It's the old story....


----------



## Unregistered (Sep 21, 2001)

The HTML standard is not designed to look the same way in different entvironments (browsers/platforms).

It's basically a document-logic format, marking up "data" as different types. The entvironment then displays it as it like (m$-dos- and unix-shell-browsers actually exists).

This is very important for the "openness" of, and the democratic idea behind the web. Everyone should be able to view the content.

the <font>-tag was then introduced by w3c/m$ which was a huge mistake - they should have gone directly to css and there by keeping the transformation/styling separated from the data/document-logic.

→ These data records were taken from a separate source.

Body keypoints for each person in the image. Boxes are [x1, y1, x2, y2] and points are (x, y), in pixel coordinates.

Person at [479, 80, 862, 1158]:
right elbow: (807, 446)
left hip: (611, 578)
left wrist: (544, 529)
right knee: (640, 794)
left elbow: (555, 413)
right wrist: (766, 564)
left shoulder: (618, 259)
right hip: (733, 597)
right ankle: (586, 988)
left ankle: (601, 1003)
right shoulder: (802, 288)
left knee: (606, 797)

I've been a webdesigner for a long long time and I do a lot of graphics-intensive and also browser-specific work - so don't get me wrong  

The future looks great though - with xml and mpeg4 - and m$ is actually beginning to adobt the open standards more and more - it's just hard for them when they still have to support all the shit  they've been doing in the past.


----------



## uoba (Sep 21, 2001)

I've been using Mozilla for OSX for around 10 days, and find it to be great (Build 2001091313). It's slighlty faster than Netscape 6.1 and definately more stable (has only crashed once in the 10 days).

Omniweb is great, but it slow up on multiple browser pages running.

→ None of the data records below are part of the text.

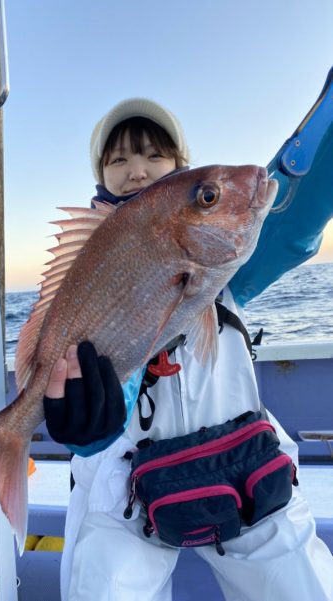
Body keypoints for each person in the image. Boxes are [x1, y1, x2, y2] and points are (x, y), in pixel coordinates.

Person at [42, 98, 333, 600]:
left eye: (155, 156)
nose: (137, 172)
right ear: (101, 179)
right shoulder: (95, 268)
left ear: (182, 166)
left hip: (247, 466)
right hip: (125, 484)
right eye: (118, 161)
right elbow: (106, 381)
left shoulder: (230, 260)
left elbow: (294, 216)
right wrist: (82, 429)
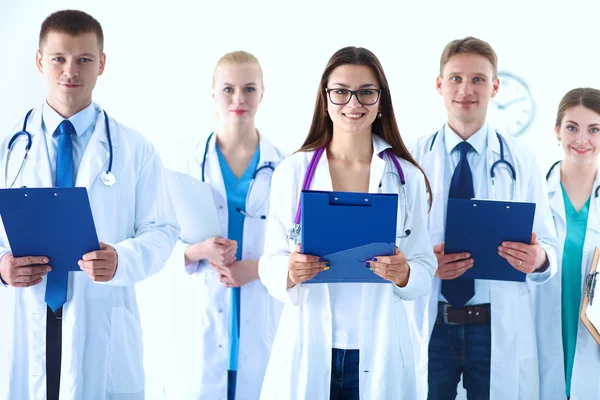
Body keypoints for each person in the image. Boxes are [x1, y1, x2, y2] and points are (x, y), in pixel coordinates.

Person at [0, 9, 179, 400]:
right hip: (26, 314)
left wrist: (122, 259)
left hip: (100, 318)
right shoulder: (8, 147)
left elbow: (163, 230)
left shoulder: (135, 149)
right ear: (38, 61)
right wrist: (0, 266)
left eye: (83, 59)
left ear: (101, 63)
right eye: (58, 59)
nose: (70, 71)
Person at [258, 46, 436, 400]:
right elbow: (270, 261)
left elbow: (424, 266)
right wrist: (289, 271)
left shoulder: (407, 177)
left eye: (366, 92)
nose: (353, 103)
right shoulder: (293, 172)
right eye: (340, 92)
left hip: (381, 347)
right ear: (325, 100)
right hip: (311, 345)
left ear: (380, 100)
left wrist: (404, 273)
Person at [410, 36, 557, 399]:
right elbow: (391, 244)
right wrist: (428, 264)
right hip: (431, 322)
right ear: (439, 85)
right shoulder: (410, 160)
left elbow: (548, 244)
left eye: (478, 79)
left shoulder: (522, 159)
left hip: (493, 327)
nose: (466, 89)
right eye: (456, 78)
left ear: (495, 87)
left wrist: (538, 259)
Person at [163, 51, 286, 400]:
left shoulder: (286, 168)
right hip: (199, 324)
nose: (238, 99)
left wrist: (257, 268)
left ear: (262, 94)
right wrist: (197, 251)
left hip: (261, 324)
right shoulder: (185, 163)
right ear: (212, 94)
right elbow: (158, 240)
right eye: (228, 89)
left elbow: (300, 251)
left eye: (249, 89)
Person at [537, 87, 600, 400]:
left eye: (594, 129)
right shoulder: (534, 191)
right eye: (572, 127)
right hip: (544, 321)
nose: (581, 139)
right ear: (557, 131)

But, I think we are all destined to change our browsers around for the coming months -- the choice is very promising and extensive.


----------



## theed (Sep 21, 2001)

Since this is becoming a webdev debate, what's up with IE dropping plug-ins?  It seems almost like they're trying to move forward with the w3c, but mostly it feels like their trying to screw over QuickTime by making their browser incompatible with 90% of plug in using pages in existence.

I will use third party browsers as often as I can.  I don't want MS to have so much power that they can dictate standards like they currently do to a large degree.  I wish the other browsers did css a bit better.


----------



## kilowatt (Sep 21, 2001)

Ok, so maybe omniweb doesn't render some stuff correctly. But thats just a matter of time before they get it better. I mean, with mozilla's opensource, it should be only a matter of time.

But seriously, don't you all think the programming in OmniWeb is a lot better than those Carbon browsers? Its very multi-threaded (run top, you'll see). And it *feels* faster, especially on slower computers.


----------



## theed (Sep 21, 2001)

iCab feels more complete, has more options, looks more like I expect a browser to.  It feels generally better from a user interface point of view.  

OmniWeb feels kinda lightweight as a web browser, it doesn't let me put the controls where I want them, it doesn't give me preferences for some behavior that I'd like to control, but in general it does feel like a better application.  Like the cedo and UI that are done are superb.  It does some cool stuff that I didn't previously expect from a web browser, but it doesn't yet do the things I do expect from a web browser.

If iCab expects to keep up with Omni, they may need to revisit their code base.  But in general, their product rocks. competition is good.


----------